* [WHAT IS REQUIRED]
In the records below, locate the line containing "left eye: (423, 117)", then output that line and all later lines exactly, through the last one.

[Images with pose keypoints]
______________________________
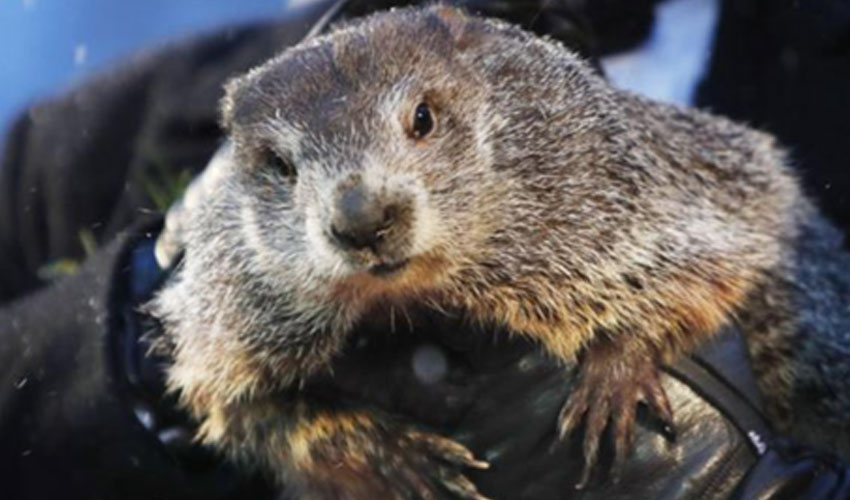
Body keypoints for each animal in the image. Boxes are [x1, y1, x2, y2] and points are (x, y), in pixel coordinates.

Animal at [148, 4, 850, 497]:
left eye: (423, 117)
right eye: (280, 165)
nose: (362, 219)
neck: (422, 296)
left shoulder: (643, 186)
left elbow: (698, 266)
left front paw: (613, 375)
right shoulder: (238, 303)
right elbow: (238, 404)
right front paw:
______________________________
* [ANSWER SECTION]
left eye: (423, 117)
right eye: (280, 165)
nose: (362, 219)
neck: (422, 296)
left shoulder: (643, 186)
left elbow: (698, 266)
left front paw: (613, 375)
right shoulder: (238, 303)
right elbow: (238, 404)
right front paw:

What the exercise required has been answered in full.